## JOB
Write out the following listing's lines from the one with "JavaScript Notifier |" to the one with "reactive forms. |", exactly, with both included and no others.

## INFORMATION
········

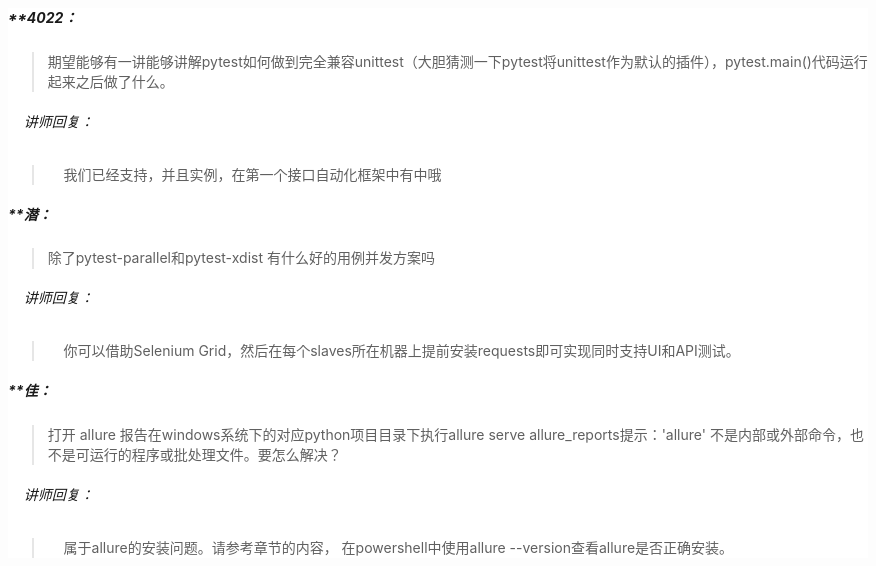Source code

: ##### **4022：
> 期望能够有一讲能够讲解pytest如何做到完全兼容unittest（大胆猜测一下pytest将unittest作为默认的插件），pytest.main()代码运行起来之后做了什么。

 ###### &nbsp;&nbsp;&nbsp; 讲师回复：
> &nbsp;&nbsp;&nbsp; 我们已经支持，并且实例，在第一个接口自动化框架中有中哦

##### **潜：
> 除了pytest-parallel和pytest-xdist 有什么好的用例并发方案吗

 ###### &nbsp;&nbsp;&nbsp; 讲师回复：
> &nbsp;&nbsp;&nbsp; 你可以借助Selenium Grid，然后在每个slaves所在机器上提前安装requests即可实现同时支持UI和API测试。

##### **佳：
> 打开 allure 报告在windows系统下的对应python项目目录下执行allure serve allure_reports提示：'allure' 不是内部或外部命令，也不是可运行的程序或批处理文件。要怎么解决？

 ###### &nbsp;&nbsp;&nbsp; 讲师回复：
> &nbsp;&nbsp;&nbsp; 属于allure的安装问题。请参考章节的内容， 在powershell中使用allure --version查看allure是否正确安装。

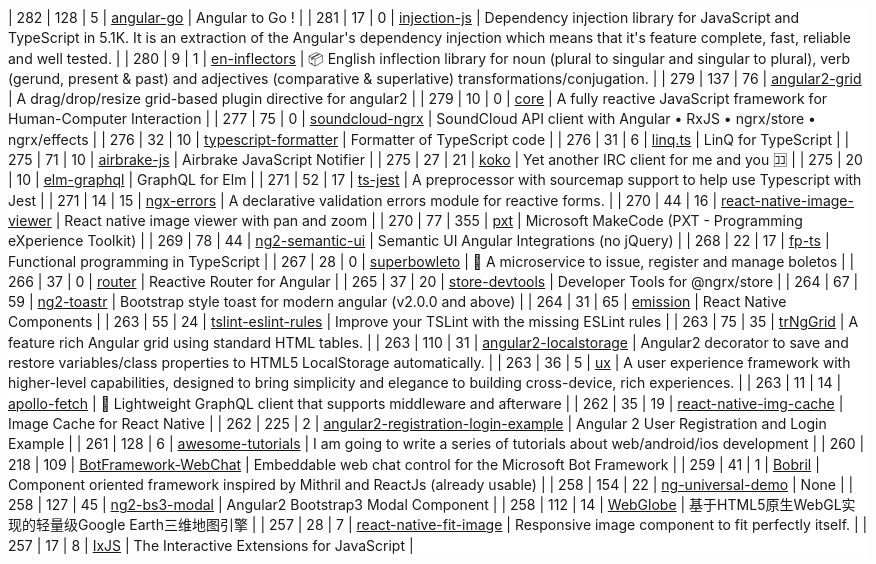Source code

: | 282 | 128 | 5 | [angular-go](https://github.com/johnpapa/angular-go) | Angular to Go ! |
| 281 | 17 | 0 | [injection-js](https://github.com/mgechev/injection-js) | Dependency injection library for JavaScript and TypeScript in 5.1K. It is an extraction of the Angular's dependency injection which means that it's feature complete, fast, reliable and well tested. |
| 280 | 9 | 1 | [en-inflectors](https://github.com/FinNLP/en-inflectors) | 📦 English inflection library for noun (plural to singular and singular to plural), verb (gerund, present & past) and adjectives (comparative & superlative) transformations/conjugation. |
| 279 | 137 | 76 | [angular2-grid](https://github.com/BTMorton/angular2-grid) | A drag/drop/resize grid-based plugin directive for angular2 |
| 279 | 10 | 0 | [core](https://github.com/motorcyclejs/core) | A fully reactive JavaScript framework for Human-Computer Interaction |
| 277 | 75 | 0 | [soundcloud-ngrx](https://github.com/r-park/soundcloud-ngrx) | SoundCloud API client with Angular • RxJS • ngrx/store • ngrx/effects |
| 276 | 32 | 10 | [typescript-formatter](https://github.com/vvakame/typescript-formatter) | Formatter of TypeScript code |
| 276 | 31 | 6 | [linq.ts](https://github.com/kutyel/linq.ts) | LinQ for TypeScript |
| 275 | 71 | 10 | [airbrake-js](https://github.com/airbrake/airbrake-js) | Airbrake JavaScript Notifier |
| 275 | 27 | 21 | [koko](https://github.com/KokoIRC/koko) | Yet another IRC client for me and you :koko: |
| 275 | 20 | 10 | [elm-graphql](https://github.com/jahewson/elm-graphql) | GraphQL for Elm |
| 271 | 52 | 17 | [ts-jest](https://github.com/kulshekhar/ts-jest) | A preprocessor with sourcemap support to help use Typescript with Jest |
| 271 | 14 | 15 | [ngx-errors](https://github.com/UltimateAngular/ngx-errors) | A declarative validation errors module for reactive forms. |
| 270 | 44 | 16 | [react-native-image-viewer](https://github.com/ascoders/react-native-image-viewer) | React native image viewer with pan and zoom |
| 270 | 77 | 355 | [pxt](https://github.com/Microsoft/pxt) | Microsoft MakeCode (PXT - Programming eXperience Toolkit) |
| 269 | 78 | 44 | [ng2-semantic-ui](https://github.com/edcarroll/ng2-semantic-ui) | Semantic UI Angular Integrations (no jQuery) |
| 268 | 22 | 17 | [fp-ts](https://github.com/gcanti/fp-ts) | Functional programming in TypeScript |
| 267 | 28 | 0 | [superbowleto](https://github.com/pagarme/superbowleto) | :football: A microservice to issue, register and manage boletos |
| 266 | 37 | 0 | [router](https://github.com/ngrx/router) | Reactive Router for Angular |
| 265 | 37 | 20 | [store-devtools](https://github.com/ngrx/store-devtools) | Developer Tools for @ngrx/store |
| 264 | 67 | 59 | [ng2-toastr](https://github.com/PointInside/ng2-toastr) | Bootstrap style toast for modern angular (v2.0.0 and above) |
| 264 | 31 | 65 | [emission](https://github.com/artsy/emission) | React Native Components |
| 263 | 55 | 24 | [tslint-eslint-rules](https://github.com/buzinas/tslint-eslint-rules) | Improve your TSLint with the missing ESLint rules |
| 263 | 75 | 35 | [trNgGrid](https://github.com/MoonStorm/trNgGrid) | A feature rich Angular grid using standard HTML tables. |
| 263 | 110 | 31 | [angular2-localstorage](https://github.com/marcj/angular2-localstorage) | Angular2 decorator to save and restore variables/class properties to HTML5 LocalStorage automatically. |
| 263 | 36 | 5 | [ux](https://github.com/aurelia/ux) | A user experience framework with higher-level capabilities, designed to bring simplicity and elegance to building cross-device, rich experiences. |
| 263 | 11 | 14 | [apollo-fetch](https://github.com/apollographql/apollo-fetch) | :dog: Lightweight GraphQL client that supports middleware and afterware |
| 262 | 35 | 19 | [react-native-img-cache](https://github.com/wcandillon/react-native-img-cache) | Image Cache for React Native |
| 262 | 225 | 2 | [angular2-registration-login-example](https://github.com/cornflourblue/angular2-registration-login-example) | Angular 2 User Registration and Login Example |
| 261 | 128 | 6 | [awesome-tutorials](https://github.com/wpcfan/awesome-tutorials) | I am going to write a series of tutorials about web/android/ios development |
| 260 | 218 | 109 | [BotFramework-WebChat](https://github.com/Microsoft/BotFramework-WebChat) | Embeddable web chat control for the Microsoft Bot Framework |
| 259 | 41 | 1 | [Bobril](https://github.com/Bobris/Bobril) | Component oriented framework inspired by Mithril and ReactJs (already usable) |
| 258 | 154 | 22 | [ng-universal-demo](https://github.com/robwormald/ng-universal-demo) | None |
| 258 | 127 | 45 | [ng2-bs3-modal](https://github.com/dougludlow/ng2-bs3-modal) | Angular2 Bootstrap3 Modal Component |
| 258 | 112 | 14 | [WebGlobe](https://github.com/iSpring/WebGlobe) | 基于HTML5原生WebGL实现的轻量级Google Earth三维地图引擎 |
| 257 | 28 | 7 | [react-native-fit-image](https://github.com/huiseoul/react-native-fit-image) | Responsive image component to fit perfectly itself. |
| 257 | 17 | 8 | [IxJS](https://github.com/ReactiveX/IxJS) | The Interactive Extensions for JavaScript |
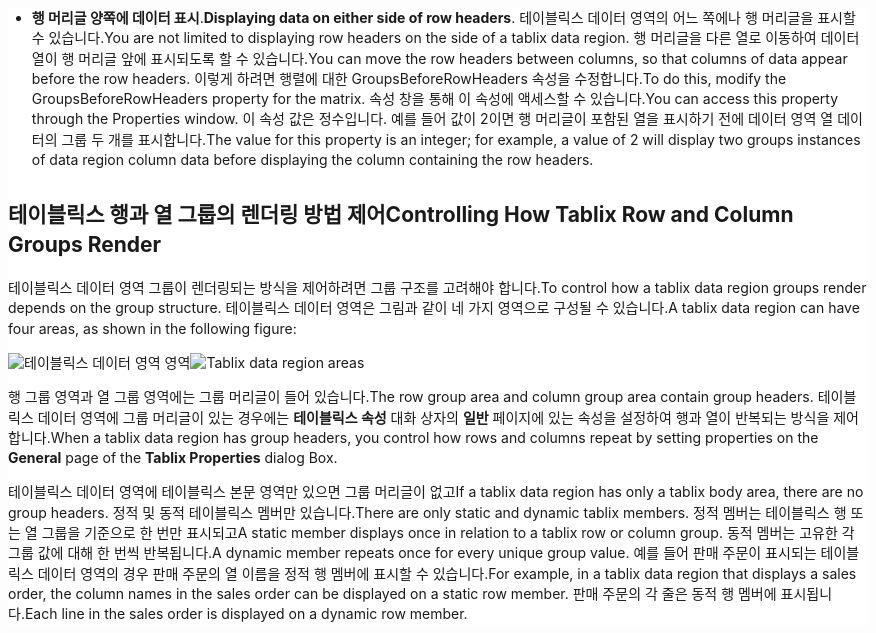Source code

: -   <span data-ttu-id="08ea0-151">**행 머리글 양쪽에 데이터 표시**.</span><span class="sxs-lookup"><span data-stu-id="08ea0-151">**Displaying data on either side of row headers**.</span></span> <span data-ttu-id="08ea0-152">테이블릭스 데이터 영역의 어느 쪽에나 행 머리글을 표시할 수 있습니다.</span><span class="sxs-lookup"><span data-stu-id="08ea0-152">You are not limited to displaying row headers on the side of a tablix data region.</span></span> <span data-ttu-id="08ea0-153">행 머리글을 다른 열로 이동하여 데이터 열이 행 머리글 앞에 표시되도록 할 수 있습니다.</span><span class="sxs-lookup"><span data-stu-id="08ea0-153">You can move the row headers between columns, so that columns of data appear before the row headers.</span></span> <span data-ttu-id="08ea0-154">이렇게 하려면 행렬에 대한 GroupsBeforeRowHeaders 속성을 수정합니다.</span><span class="sxs-lookup"><span data-stu-id="08ea0-154">To do this, modify the GroupsBeforeRowHeaders property for the matrix.</span></span> <span data-ttu-id="08ea0-155">속성 창을 통해 이 속성에 액세스할 수 있습니다.</span><span class="sxs-lookup"><span data-stu-id="08ea0-155">You can access this property through the Properties window.</span></span> <span data-ttu-id="08ea0-156">이 속성 값은 정수입니다. 예를 들어 값이 2이면 행 머리글이 포함된 열을 표시하기 전에 데이터 영역 열 데이터의 그룹 두 개를 표시합니다.</span><span class="sxs-lookup"><span data-stu-id="08ea0-156">The value for this property is an integer; for example, a value of 2 will display two groups instances of data region column data before displaying the column containing the row headers.</span></span>  
  
## <a name="controlling-how-tablix-row-and-column-groups-render"></a><span data-ttu-id="08ea0-157">테이블릭스 행과 열 그룹의 렌더링 방법 제어</span><span class="sxs-lookup"><span data-stu-id="08ea0-157">Controlling How Tablix Row and Column Groups Render</span></span>  
 <span data-ttu-id="08ea0-158">테이블릭스 데이터 영역 그룹이 렌더링되는 방식을 제어하려면 그룹 구조를 고려해야 합니다.</span><span class="sxs-lookup"><span data-stu-id="08ea0-158">To control how a tablix data region groups render depends on the group structure.</span></span> <span data-ttu-id="08ea0-159">테이블릭스 데이터 영역은 그림과 같이 네 가지 영역으로 구성될 수 있습니다.</span><span class="sxs-lookup"><span data-stu-id="08ea0-159">A tablix data region can have four areas, as shown in the following figure:</span></span>  
  
 <span data-ttu-id="08ea0-160">![테이블릭스 데이터 영역 영역](../media/rs-tablixareas.gif "테이블릭스 데이터 영역")</span><span class="sxs-lookup"><span data-stu-id="08ea0-160">![Tablix data region areas](../media/rs-tablixareas.gif "Tablix data region areas")</span></span>  
  
 <span data-ttu-id="08ea0-161">행 그룹 영역과 열 그룹 영역에는 그룹 머리글이 들어 있습니다.</span><span class="sxs-lookup"><span data-stu-id="08ea0-161">The row group area and column group area contain group headers.</span></span> <span data-ttu-id="08ea0-162">테이블릭스 데이터 영역에 그룹 머리글이 있는 경우에는 **테이블릭스 속성** 대화 상자의 **일반** 페이지에 있는 속성을 설정하여 행과 열이 반복되는 방식을 제어합니다.</span><span class="sxs-lookup"><span data-stu-id="08ea0-162">When a tablix data region has group headers, you control how rows and columns repeat by setting properties on the **General** page of the **Tablix Properties** dialog Box.</span></span>  
  
 <span data-ttu-id="08ea0-163">테이블릭스 데이터 영역에 테이블릭스 본문 영역만 있으면 그룹 머리글이 없고</span><span class="sxs-lookup"><span data-stu-id="08ea0-163">If a tablix data region has only a tablix body area, there are no group headers.</span></span> <span data-ttu-id="08ea0-164">정적 및 동적 테이블릭스 멤버만 있습니다.</span><span class="sxs-lookup"><span data-stu-id="08ea0-164">There are only static and dynamic tablix members.</span></span> <span data-ttu-id="08ea0-165">정적 멤버는 테이블릭스 행 또는 열 그룹을 기준으로 한 번만 표시되고</span><span class="sxs-lookup"><span data-stu-id="08ea0-165">A static member displays once in relation to a tablix row or column group.</span></span> <span data-ttu-id="08ea0-166">동적 멤버는 고유한 각 그룹 값에 대해 한 번씩 반복됩니다.</span><span class="sxs-lookup"><span data-stu-id="08ea0-166">A dynamic member repeats once for every unique group value.</span></span> <span data-ttu-id="08ea0-167">예를 들어 판매 주문이 표시되는 테이블릭스 데이터 영역의 경우 판매 주문의 열 이름을 정적 행 멤버에 표시할 수 있습니다.</span><span class="sxs-lookup"><span data-stu-id="08ea0-167">For example, in a tablix data region that displays a sales order, the column names in the sales order can be displayed on a static row member.</span></span> <span data-ttu-id="08ea0-168">판매 주문의 각 줄은 동적 행 멤버에 표시됩니다.</span><span class="sxs-lookup"><span data-stu-id="08ea0-168">Each line in the sales order is displayed on a dynamic row member.</span></span>  
  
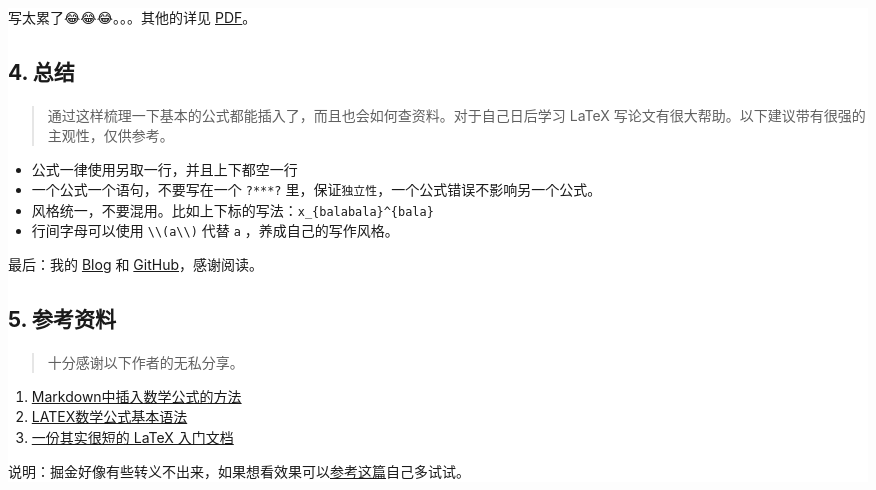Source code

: 写太累了😂😂😂。。。其他的详见 [PDF](https://github.com/mk43/BlogResource/blob/master/LaTex/LATEX数学符号表.pdf)。

## 4. 总结

> 通过这样梳理一下基本的公式都能插入了，而且也会如何查资料。对于自己日后学习 LaTeX 写论文有很大帮助。以下建议带有很强的主观性，仅供参考。

- 公式一律使用另取一行，并且上下都空一行
- 一个公式一个语句，不要写在一个 `?***?` 里，保证`独立性`，一个公式错误不影响另一个公式。
- 风格统一，不要混用。比如上下标的写法：`x_{balabala}^{bala}`
- 行间字母可以使用 `\\(a\\)` 代替 `a` ，养成自己的写作风格。

最后：我的 [Blog](http://fitzeng.org/) 和 [GitHub](https://github.com/mk43)，感谢阅读。

## 5. 参考资料

> 十分感谢以下作者的无私分享。

1. [Markdown中插入数学公式的方法](http://blog.csdn.net/xiahouzuoxin/article/details/26478179)
2. [LATEX数学公式基本语法](http://www.cnblogs.com/houkai/p/3399646.html)
3. [一份其实很短的 LaTeX 入门文档](https://liam0205.me/2014/09/08/latex-introduction/)

说明：掘金好像有些转义不出来，如果想看效果可以[参考这篇](http://fitzeng.org/2018/01/23/LaTexFormula/)自己多试试。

········

## YOUR RESPONSE
| 275 | 71 | 10 | [airbrake-js](https://github.com/airbrake/airbrake-js) | Airbrake JavaScript Notifier |
| 275 | 27 | 21 | [koko](https://github.com/KokoIRC/koko) | Yet another IRC client for me and you :koko: |
| 275 | 20 | 10 | [elm-graphql](https://github.com/jahewson/elm-graphql) | GraphQL for Elm |
| 271 | 52 | 17 | [ts-jest](https://github.com/kulshekhar/ts-jest) | A preprocessor with sourcemap support to help use Typescript with Jest |
| 271 | 14 | 15 | [ngx-errors](https://github.com/UltimateAngular/ngx-errors) | A declarative validation errors module for reactive forms. |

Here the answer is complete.